%%
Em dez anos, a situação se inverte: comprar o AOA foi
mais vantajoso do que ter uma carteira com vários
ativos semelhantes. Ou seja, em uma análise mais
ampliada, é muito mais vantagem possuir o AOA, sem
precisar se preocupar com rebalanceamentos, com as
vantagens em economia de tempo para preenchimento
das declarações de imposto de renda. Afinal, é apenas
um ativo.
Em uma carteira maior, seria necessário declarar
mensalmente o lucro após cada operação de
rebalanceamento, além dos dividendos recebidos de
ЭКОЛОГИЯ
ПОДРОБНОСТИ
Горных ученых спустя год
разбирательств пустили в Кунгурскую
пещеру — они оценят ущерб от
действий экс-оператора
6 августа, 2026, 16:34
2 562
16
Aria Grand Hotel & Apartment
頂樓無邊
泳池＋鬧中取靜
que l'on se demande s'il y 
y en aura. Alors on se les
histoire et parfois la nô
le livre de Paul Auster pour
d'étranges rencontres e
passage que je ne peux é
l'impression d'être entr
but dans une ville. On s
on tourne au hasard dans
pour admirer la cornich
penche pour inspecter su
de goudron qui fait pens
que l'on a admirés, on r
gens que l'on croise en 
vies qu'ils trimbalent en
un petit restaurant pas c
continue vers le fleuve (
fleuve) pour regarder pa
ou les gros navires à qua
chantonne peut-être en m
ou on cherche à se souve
%%
%%
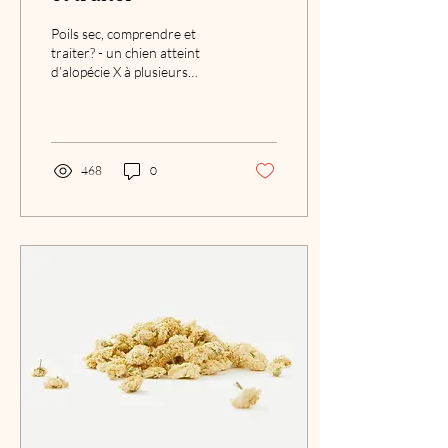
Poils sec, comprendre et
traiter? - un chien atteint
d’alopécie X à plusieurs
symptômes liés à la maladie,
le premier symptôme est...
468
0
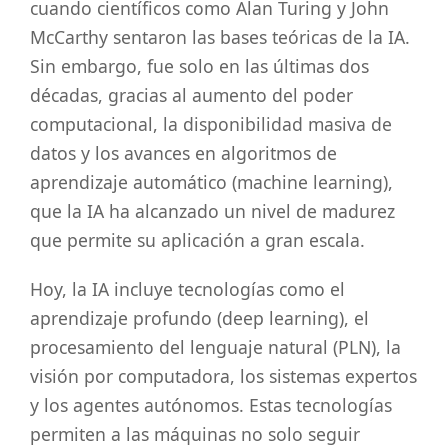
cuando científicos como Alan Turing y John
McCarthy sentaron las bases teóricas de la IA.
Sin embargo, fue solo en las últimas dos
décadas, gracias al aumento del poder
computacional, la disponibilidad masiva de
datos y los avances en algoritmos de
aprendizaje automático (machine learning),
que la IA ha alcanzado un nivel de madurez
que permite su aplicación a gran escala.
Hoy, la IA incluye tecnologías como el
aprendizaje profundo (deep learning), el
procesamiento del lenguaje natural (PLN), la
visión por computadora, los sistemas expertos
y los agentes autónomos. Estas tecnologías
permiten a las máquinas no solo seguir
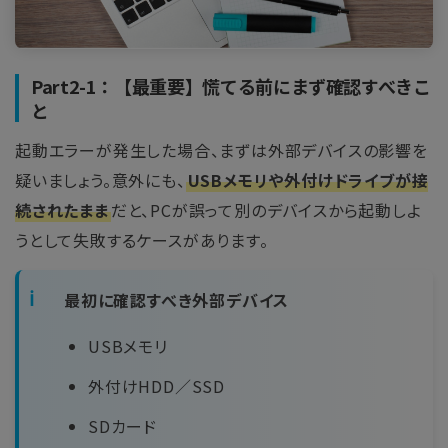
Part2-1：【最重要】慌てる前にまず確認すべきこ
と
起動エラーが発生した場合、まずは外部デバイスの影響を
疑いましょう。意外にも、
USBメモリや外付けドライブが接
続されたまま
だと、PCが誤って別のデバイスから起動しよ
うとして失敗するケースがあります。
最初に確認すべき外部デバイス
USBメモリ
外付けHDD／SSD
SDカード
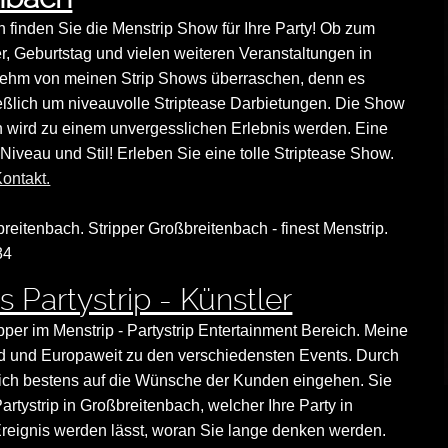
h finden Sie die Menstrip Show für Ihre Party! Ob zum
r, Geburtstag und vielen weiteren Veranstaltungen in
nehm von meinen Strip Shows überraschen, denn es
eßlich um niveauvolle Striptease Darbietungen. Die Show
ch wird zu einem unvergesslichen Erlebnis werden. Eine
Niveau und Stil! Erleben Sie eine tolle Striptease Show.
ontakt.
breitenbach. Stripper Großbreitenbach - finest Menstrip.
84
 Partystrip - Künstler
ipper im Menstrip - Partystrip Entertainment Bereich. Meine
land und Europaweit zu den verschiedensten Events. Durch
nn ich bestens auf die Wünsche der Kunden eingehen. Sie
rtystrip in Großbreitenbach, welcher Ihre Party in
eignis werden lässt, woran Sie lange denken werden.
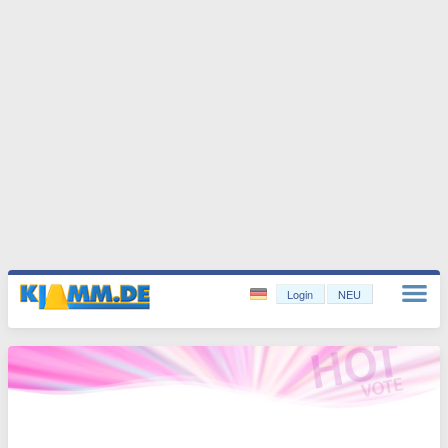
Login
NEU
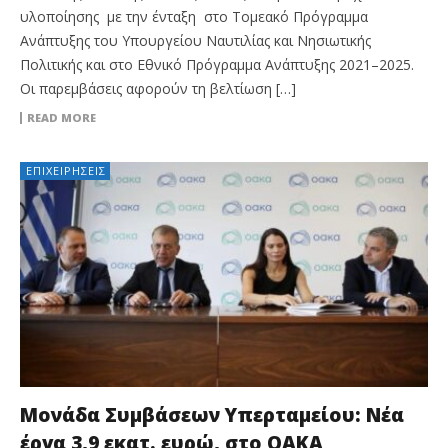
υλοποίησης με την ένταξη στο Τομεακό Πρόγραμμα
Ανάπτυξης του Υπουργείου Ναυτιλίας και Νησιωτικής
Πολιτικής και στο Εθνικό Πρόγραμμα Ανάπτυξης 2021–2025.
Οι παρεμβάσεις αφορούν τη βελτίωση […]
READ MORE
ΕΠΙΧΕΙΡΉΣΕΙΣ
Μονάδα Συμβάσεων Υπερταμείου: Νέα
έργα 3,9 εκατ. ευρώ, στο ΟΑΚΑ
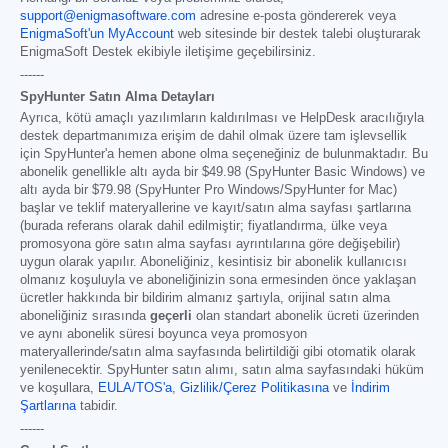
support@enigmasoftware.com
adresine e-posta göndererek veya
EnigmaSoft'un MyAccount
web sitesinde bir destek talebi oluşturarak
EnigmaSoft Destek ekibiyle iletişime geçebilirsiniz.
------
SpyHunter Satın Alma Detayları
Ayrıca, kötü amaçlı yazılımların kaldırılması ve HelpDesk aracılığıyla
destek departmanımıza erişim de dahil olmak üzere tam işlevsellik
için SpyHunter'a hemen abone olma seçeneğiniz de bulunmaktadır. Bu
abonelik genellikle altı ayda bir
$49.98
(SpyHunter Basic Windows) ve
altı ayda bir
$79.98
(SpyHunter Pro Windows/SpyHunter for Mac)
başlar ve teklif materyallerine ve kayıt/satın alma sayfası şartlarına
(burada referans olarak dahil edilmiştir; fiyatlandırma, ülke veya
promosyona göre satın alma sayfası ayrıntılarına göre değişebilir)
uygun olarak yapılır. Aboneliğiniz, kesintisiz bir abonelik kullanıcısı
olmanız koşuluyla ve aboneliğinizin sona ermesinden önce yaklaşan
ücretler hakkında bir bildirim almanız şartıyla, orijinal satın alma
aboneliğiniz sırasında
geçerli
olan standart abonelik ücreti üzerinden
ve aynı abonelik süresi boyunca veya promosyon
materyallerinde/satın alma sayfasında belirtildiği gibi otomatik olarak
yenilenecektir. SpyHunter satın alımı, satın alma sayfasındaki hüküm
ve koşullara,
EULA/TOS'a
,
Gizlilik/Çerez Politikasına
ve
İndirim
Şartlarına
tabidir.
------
%%
• The task:
Among the entries above, the line containing "разбирательств пустили в Кунгурскую", the line containing "ou on cherche à se souve", and all lines between them are to be restated word for word; nothing else belongs in the reply.

• Problem solution:
разбирательств пустили в Кунгурскую
пещеру — они оценят ущерб от
действий экс-оператора
6 августа, 2026, 16:34
2 562
16
Aria Grand Hotel & Apartment
頂樓無邊
泳池＋鬧中取靜
que l'on se demande s'il y 
y en aura. Alors on se les
histoire et parfois la nô
le livre de Paul Auster pour
d'étranges rencontres e
passage que je ne peux é
l'impression d'être entr
but dans une ville. On s
on tourne au hasard dans
pour admirer la cornich
penche pour inspecter su
de goudron qui fait pens
que l'on a admirés, on r
gens que l'on croise en 
vies qu'ils trimbalent en
un petit restaurant pas c
continue vers le fleuve (
fleuve) pour regarder pa
ou les gros navires à qua
chantonne peut-être en m
ou on cherche à se souve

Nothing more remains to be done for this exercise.